Overlooking talent and impact made by team members creates tension and a disharmony. This can be a problem for creating innovative products, processes and ideas. As with creating a film production, the process of bringing a new medicine to life requires a large and complex team, all of whom are vital to the overall success. In my view, to be successful in the most cost-effective way, we need all members of the team pushing the same direction with a goal of creating the “production”. Perhaps we can learn from the film industry how to be more inclusive of many aspects of the R&D process in setting rewards and the recognition that is due? I am sure this will be something other than a “Red Carpet” procession for many, but it is something that the leaders and managers of teams should perhaps consider.

In setting up plans for the reward and recognition of individuals and teams in the production, I would also suggest giving some careful consideration to how you measure productivity. The old maxim of ‘you get what you measure,’ is an important aspect to consider in how you develop your evidence of productivity. In the medicines development arena, it takes a long time to bring a product to the marketplace, and these lag measures are not appropriate for many involved in the “production” of a new medicine. The increasing complexity of the medicine development process with a range of different stakeholders, suppliers and buyers means success in gaining market access is not guaranteed even on completion of the process. The recent failure of Ibrance to gain a successful NICE recommendation was not a surprise for the manufacturers (1), which perhaps raises some questions and learning points about the process.

Adaptability is the key to survival, and perhaps we should think more about how we adapt to different situations in all phases of the medicines development cycle? This may be how trials are conducted, how pricing strategies are developed and a range of other activities all needed to bring products to patients. With the focus on personalized medicine and approaches to focus innovation on the right patient at the right time, dose and duration of treatment, it seems we will need to find different ways to tackle development that are suitable for everyone involved. There is an inherent tension in the system here of doing things at scale and doing the right thing for the right situation.

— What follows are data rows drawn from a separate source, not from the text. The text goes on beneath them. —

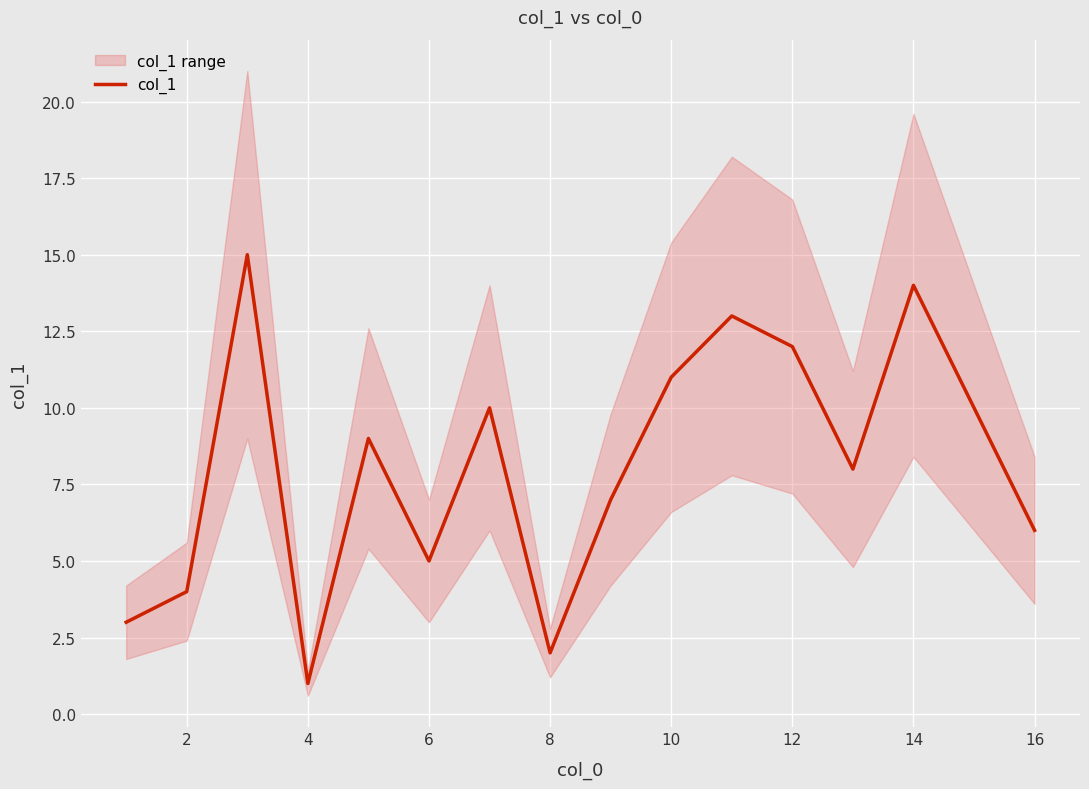

How many points are higher than both their immediate neighbors (excluding endpoints)?

5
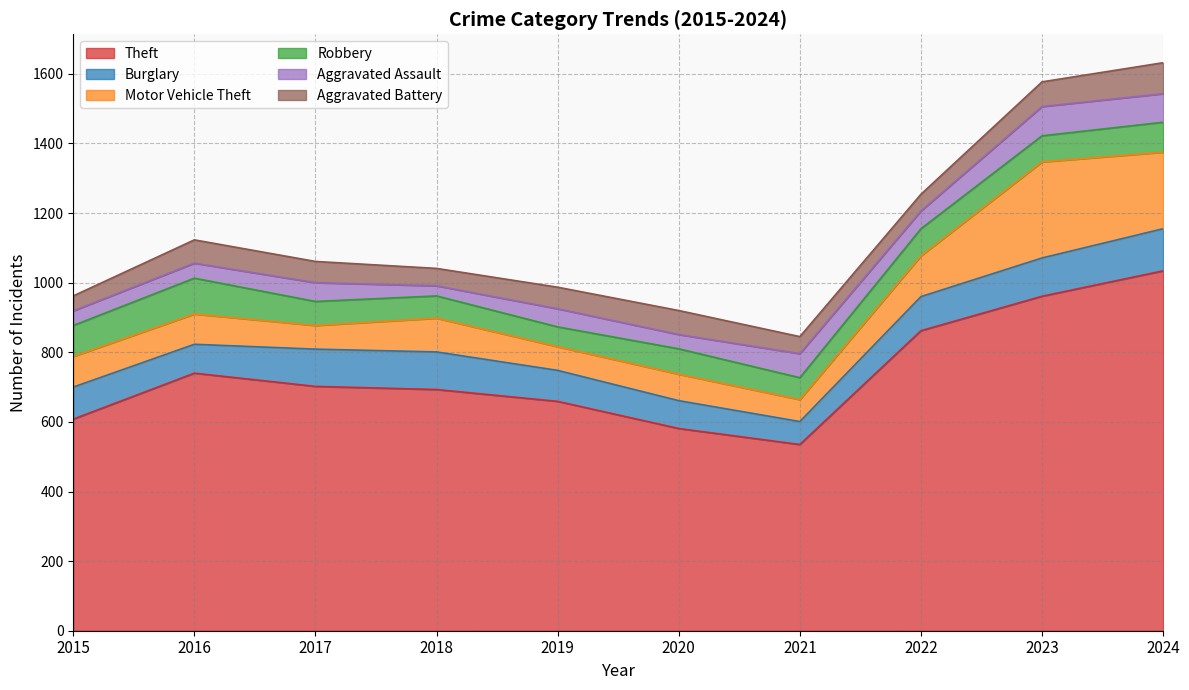

What is the spread (max minus min) of values at 2021?

486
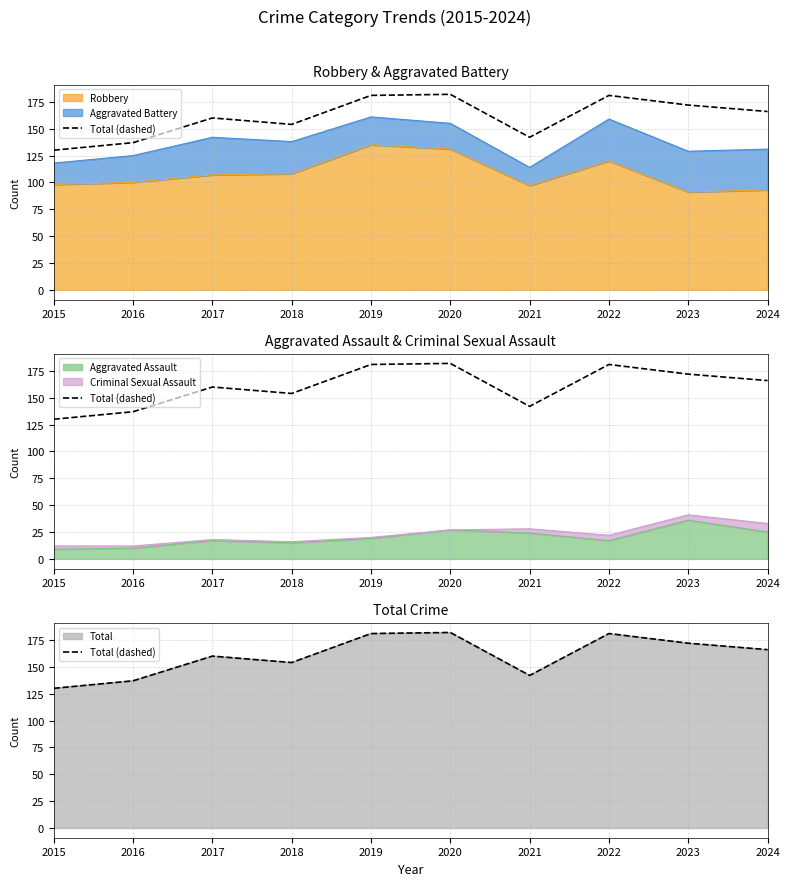

What is the change in value from 2017 to 2024?

+6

If we get what we measure, then what can we measure that will be helpful? I don’t think there is a simple answer, but some quantitative and qualitative measures may be of value. What we do is often easy to measure, compounds made, Phase 1 initiations and a range of other metrics are very familiar measures. However, perhaps it is time to bring in some more qualitative measures about what was learned; how the experience valued people involved in the process might be another approach. There could also be a focus on the principles of the new International Standard for Human-Centered Organizations, the ISO 27500 (2). This standard outlines several principles that Human-Centered organizations adhere to and include using a systems approach, making individual differences as an organizational strength and developing usability and accessibility as strategic business objectives.

During the award season, perhaps taking some time to consider the Principles of a Human-Centered Organization can be integrated with how to measure the productivity of ourselves, our teams and organizations might be a new way to look at what we achieve.



All opinions shared in this post are the author’s own.